Hidden Strike Review

Hidden Strike
Baghdad. After a failed rescue mission to escort a group of scientists away from an oil refinery under siege by rebels, Chinese ex-Special Forces soldier Dragon Luo (Jackie Chan) joins forces with US gun-for-hire Chris Van Horne (John Cena), who has his own personal reasons for tracking down the insurgents.

by Ian Freer |
Updated on
Release Date:

04 Aug 2023

Original Title:

Hidden Strike

When Quentin Tarantino recently talked about Netflix films “not existing in the zeitgeist”, he may well have been talking about Hidden Strike. Directed by Scott Waugh (Need For Speed, the upcoming The Expendables 4), this action thriller pairing Jackie Chan with John Cena crept onto the platform with zero fanfare and subsequently does little to do anything that lodges in the memory.

The story feels like something cooked up in a nerdy 14-year-old’s bedroom. Commander Dragon Luo (Chan), the leader of Shadow Squad (honestly), heads up a mission to extract workers from a Middle Eastern oil refinery under attack from rebels. The only way out is through the Highway Of Death — just off The Interstate Of Existential Angst, presumably — where the coach convoy comes under attack from a band of mercenaries who have seemingly wandered in from Mad Max: Fury Road.

The selling point of the film – the promising double act of Jackie Chan and John Cena – is badly fumbled.

Among their number is American soldier of fortune Chris (Cena), whose only personality trait is his frankly annoying habit of giving everyone and everything a nickname. Chris is in the pay of Big Bad Owen Paddock (Pilou Asbæk) but, when he is double crossed, Chris joins forces with Luo to save Professor Cheng (Jiang Wenli), keeper of an all-important dongle (never has a film uttered the word “dongle” so often), and take down Paddock. Reading this back, this is an insult to nerdy-14-year-olds.

En route there are modern action film tropes a-plenty; an estranged daughter (Chan's), a dead father (Cena's), unconvincing CGI deserts, unfunny one-liners, and an action-filled final act that lasts an eternity (at one point Chan battles a tattooed goon in what feels like a foam party in an early-noughties Watford nightclub). The selling point of the film — the promising double act of Chan and Cena — is badly fumbled. It takes an age for them to get together and when they finally team up, the writing either saddles them with lacklustre banter or splits them up as if contractual demands require they have their own time in the sun. As ever with Chan, the film ends with end-credit outtakes and deleted scenes — and all of these show far more comedy chops and chemistry between the leads than anything that made it into the official running time.
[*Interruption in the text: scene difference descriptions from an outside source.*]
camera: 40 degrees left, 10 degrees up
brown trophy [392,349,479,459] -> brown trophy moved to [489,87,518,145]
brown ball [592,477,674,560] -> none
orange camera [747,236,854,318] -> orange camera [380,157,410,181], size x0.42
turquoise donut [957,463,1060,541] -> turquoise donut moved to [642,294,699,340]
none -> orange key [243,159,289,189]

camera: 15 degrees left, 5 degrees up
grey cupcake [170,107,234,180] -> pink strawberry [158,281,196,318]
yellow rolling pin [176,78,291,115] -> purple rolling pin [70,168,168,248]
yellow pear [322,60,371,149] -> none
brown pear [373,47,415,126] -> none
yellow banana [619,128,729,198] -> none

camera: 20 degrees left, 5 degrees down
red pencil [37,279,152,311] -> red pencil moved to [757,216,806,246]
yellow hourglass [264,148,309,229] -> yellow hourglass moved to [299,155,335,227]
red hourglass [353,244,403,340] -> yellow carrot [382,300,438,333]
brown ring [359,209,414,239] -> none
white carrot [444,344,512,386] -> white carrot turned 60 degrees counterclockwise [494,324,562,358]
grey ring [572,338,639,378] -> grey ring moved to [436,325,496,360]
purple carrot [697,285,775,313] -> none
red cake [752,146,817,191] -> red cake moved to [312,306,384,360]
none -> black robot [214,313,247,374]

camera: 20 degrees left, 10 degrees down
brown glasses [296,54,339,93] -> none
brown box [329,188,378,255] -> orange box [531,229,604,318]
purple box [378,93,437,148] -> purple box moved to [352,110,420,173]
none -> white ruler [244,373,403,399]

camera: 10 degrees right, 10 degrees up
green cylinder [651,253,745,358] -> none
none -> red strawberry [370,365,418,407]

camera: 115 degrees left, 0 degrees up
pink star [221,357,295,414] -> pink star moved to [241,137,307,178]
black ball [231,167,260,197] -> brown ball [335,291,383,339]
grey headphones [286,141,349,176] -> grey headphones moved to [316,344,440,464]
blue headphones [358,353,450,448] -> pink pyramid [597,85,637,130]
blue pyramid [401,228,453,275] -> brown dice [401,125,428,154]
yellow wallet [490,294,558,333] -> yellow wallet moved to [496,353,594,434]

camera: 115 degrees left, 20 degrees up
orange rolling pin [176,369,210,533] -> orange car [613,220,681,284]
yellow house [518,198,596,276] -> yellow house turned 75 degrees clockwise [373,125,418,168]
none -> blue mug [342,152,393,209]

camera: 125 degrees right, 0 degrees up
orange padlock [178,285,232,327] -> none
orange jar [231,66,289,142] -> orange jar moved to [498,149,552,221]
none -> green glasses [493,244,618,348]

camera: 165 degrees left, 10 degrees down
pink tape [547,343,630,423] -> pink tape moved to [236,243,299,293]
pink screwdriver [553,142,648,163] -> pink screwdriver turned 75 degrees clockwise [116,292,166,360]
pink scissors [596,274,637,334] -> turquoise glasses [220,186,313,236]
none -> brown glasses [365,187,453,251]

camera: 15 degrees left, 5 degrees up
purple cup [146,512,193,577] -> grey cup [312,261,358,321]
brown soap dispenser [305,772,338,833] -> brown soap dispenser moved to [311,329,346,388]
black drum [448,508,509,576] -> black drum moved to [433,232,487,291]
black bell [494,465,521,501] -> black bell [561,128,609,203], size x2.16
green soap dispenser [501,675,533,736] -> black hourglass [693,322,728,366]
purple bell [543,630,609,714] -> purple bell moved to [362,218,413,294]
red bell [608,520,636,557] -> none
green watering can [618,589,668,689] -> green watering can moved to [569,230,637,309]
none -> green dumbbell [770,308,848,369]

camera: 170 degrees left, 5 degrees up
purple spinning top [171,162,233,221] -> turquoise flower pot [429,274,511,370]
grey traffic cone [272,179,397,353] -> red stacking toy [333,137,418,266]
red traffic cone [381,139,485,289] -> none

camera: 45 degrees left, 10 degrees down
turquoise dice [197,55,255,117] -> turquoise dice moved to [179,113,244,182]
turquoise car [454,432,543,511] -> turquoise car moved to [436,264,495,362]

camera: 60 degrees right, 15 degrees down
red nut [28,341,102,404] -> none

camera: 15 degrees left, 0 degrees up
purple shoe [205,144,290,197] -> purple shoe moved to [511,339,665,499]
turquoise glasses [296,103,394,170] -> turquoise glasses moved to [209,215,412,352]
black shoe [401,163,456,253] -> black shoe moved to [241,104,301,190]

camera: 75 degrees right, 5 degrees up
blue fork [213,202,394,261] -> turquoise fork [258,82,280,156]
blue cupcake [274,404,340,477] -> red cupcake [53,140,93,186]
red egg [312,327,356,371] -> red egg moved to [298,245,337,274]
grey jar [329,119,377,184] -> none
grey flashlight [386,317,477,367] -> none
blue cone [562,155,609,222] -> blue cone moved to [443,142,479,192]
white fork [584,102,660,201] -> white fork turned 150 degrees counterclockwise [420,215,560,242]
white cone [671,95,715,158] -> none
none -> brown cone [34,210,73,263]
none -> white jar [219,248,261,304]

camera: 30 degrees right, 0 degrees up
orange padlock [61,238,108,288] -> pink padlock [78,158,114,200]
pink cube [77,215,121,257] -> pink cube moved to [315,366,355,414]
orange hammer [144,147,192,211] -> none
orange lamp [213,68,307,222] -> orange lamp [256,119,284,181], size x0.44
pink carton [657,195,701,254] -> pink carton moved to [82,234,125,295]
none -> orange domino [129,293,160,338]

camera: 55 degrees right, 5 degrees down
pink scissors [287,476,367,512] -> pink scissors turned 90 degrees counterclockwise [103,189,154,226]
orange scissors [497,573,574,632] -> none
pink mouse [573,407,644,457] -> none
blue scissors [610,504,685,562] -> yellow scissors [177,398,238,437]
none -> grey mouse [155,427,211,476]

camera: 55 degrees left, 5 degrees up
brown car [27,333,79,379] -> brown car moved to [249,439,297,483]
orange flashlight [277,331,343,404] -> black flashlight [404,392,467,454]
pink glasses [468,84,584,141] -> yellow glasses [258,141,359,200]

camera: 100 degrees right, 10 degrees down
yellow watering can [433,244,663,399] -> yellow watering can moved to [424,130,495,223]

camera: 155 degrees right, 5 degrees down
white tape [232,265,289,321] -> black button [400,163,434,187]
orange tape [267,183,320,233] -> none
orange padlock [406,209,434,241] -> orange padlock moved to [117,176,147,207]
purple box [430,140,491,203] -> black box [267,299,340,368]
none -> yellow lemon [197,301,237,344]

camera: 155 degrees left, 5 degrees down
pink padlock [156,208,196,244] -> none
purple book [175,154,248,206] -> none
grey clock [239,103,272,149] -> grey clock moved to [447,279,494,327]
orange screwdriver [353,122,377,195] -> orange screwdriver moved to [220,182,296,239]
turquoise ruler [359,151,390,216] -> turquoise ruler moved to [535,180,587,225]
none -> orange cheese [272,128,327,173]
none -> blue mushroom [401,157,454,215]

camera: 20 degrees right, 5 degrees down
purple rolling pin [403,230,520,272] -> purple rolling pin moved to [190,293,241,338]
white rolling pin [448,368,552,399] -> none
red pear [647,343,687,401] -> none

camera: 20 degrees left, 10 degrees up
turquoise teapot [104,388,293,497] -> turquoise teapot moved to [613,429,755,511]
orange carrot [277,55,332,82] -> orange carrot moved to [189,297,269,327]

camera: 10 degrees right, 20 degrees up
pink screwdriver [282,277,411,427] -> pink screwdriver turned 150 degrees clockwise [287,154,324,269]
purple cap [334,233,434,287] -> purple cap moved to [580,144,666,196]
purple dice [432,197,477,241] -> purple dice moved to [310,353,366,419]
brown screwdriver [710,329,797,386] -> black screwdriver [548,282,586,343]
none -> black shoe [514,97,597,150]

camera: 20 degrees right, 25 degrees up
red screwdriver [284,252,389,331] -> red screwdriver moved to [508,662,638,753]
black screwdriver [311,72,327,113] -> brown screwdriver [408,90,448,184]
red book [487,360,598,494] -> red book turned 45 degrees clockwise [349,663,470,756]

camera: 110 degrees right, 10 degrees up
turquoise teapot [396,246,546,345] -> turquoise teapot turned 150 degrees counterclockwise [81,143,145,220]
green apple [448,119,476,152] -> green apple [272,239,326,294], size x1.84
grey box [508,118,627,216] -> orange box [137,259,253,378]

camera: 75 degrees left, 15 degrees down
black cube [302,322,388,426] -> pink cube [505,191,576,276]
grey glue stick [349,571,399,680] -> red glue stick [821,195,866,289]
Some of the fight choreography is impressive — there’s a fun scrap on a coach that doesn’t involve either Chan and Cena — and Waugh conjures up the odd eye-catching shot, but overall this is a hackneyed, limp affair. It comes to something when the financier idents at the start are more imaginative and engaging than the film that follows.

A meandering, unfunny, mostly flat effort, Hidden Strike is a disappointing waste of two immensely likeable stars. Head straight to the super-fun outtakes.